DENVER — The sound of dental picks scraping on bones may raise the hair on your arm if there’s a dentist digging around in your mouth, but at the Denver Museum of Nature and Science’s fossil prep lab, that scratchy sound raises intrigue.
A young visitor asked, “So you guys can find actual bone?”
“Yea right here, and right there,” answers 77-year-old Don Brandborg as he digs around a giant plaster bowl filled with dirt.
The retired railroad engineer is one of nearly 200 volunteers who work in the prep lab. That’s a small portion of the 1,800 that make up the museum’s total volunteer team. It’s one of the largest of its kind in the country. They are all trained and overseen by professionals in their individual fields.
“I started in 1996,” Brandborg said. Over the course of his time at the museum he’s worked in the geology department, here in the prep lab, and in the field on fossil dig sites like the one in Highlands Ranch. As of today, the museum has found 30-35 bones at the site, some are already back in the prep lab. One is being worked on by Brandborg, and as he cleans away, eager minds walk by and pepper him with questions.
“How often do you guys find bones,” asked a young boy.
“Well every year we find new dinosaurs,” Brandborg said “
What dinosaur are you digging up right now,” said a young girl.
“We think it’s a triceratops or a torosaurus,” explained Brandborg.
RELATED: Bones from a horned dinosaur among 1st fossils unearthed at Highlands Ranch construction site
This intrigued photojournalist wondered how Brandborg gets so much done, and answers all these questions at the same time. “Is it ever tough to work when you have people and news cameramen coming by?” Brandborg quickly answered with a smile, “No you just shut the window.”

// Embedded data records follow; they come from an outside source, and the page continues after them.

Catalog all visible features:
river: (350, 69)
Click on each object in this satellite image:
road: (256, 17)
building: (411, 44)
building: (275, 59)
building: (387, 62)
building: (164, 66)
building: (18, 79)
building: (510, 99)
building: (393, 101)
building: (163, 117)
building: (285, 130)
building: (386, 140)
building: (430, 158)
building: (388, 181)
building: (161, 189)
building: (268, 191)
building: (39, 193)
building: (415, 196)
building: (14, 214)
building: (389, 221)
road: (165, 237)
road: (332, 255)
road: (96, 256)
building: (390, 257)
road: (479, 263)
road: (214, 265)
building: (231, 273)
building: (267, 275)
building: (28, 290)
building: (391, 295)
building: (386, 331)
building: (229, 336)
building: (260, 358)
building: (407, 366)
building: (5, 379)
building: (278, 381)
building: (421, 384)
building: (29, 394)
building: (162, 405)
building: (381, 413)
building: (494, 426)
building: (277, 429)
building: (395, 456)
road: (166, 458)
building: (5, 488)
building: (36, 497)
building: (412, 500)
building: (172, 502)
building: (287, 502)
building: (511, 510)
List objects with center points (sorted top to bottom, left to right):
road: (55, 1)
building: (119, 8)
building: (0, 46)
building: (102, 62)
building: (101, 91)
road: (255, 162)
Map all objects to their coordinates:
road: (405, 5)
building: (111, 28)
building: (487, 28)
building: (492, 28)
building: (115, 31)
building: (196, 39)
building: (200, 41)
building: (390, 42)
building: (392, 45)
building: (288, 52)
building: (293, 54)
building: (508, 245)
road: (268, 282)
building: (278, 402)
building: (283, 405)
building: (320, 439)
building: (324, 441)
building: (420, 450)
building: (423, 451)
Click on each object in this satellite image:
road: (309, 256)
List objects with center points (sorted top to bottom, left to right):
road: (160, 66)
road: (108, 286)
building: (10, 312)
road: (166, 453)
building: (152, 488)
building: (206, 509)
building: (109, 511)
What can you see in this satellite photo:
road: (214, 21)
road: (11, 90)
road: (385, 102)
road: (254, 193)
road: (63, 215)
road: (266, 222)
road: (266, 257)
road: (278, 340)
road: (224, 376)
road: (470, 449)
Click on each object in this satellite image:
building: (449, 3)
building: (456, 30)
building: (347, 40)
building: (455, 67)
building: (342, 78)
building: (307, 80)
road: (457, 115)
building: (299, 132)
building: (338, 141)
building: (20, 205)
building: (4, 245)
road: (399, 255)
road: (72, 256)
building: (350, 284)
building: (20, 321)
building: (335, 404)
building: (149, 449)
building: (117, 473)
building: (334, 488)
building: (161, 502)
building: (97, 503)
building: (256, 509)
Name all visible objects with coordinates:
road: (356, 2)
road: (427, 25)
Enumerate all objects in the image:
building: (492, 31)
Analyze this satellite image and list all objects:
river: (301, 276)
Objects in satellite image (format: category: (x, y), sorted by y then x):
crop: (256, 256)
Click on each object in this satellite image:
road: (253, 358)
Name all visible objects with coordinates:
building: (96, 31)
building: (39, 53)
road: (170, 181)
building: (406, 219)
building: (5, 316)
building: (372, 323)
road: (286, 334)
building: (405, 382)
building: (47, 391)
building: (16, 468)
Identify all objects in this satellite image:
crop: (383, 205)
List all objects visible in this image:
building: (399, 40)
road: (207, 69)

The crews in the field wrap the bones in plaster to protect them while being transported to the museum. Once there, they are stored and incrementally run through the prep lab to be cleaned and readied for storage. Don estimates the specimen he is working on will take at least a couple weeks to clean up.
It’s slow work. Some may call the drilling, brushing, and sweeping of ancient dinosaur bones tedious. Don is not one of those people. Don loves the work and sharing what he learns as a volunteer at the museum for a pretty simple reason. “Just working with Dinosaurs,” he said with a laugh before posing his own question. “Nothing wrong with that is there?”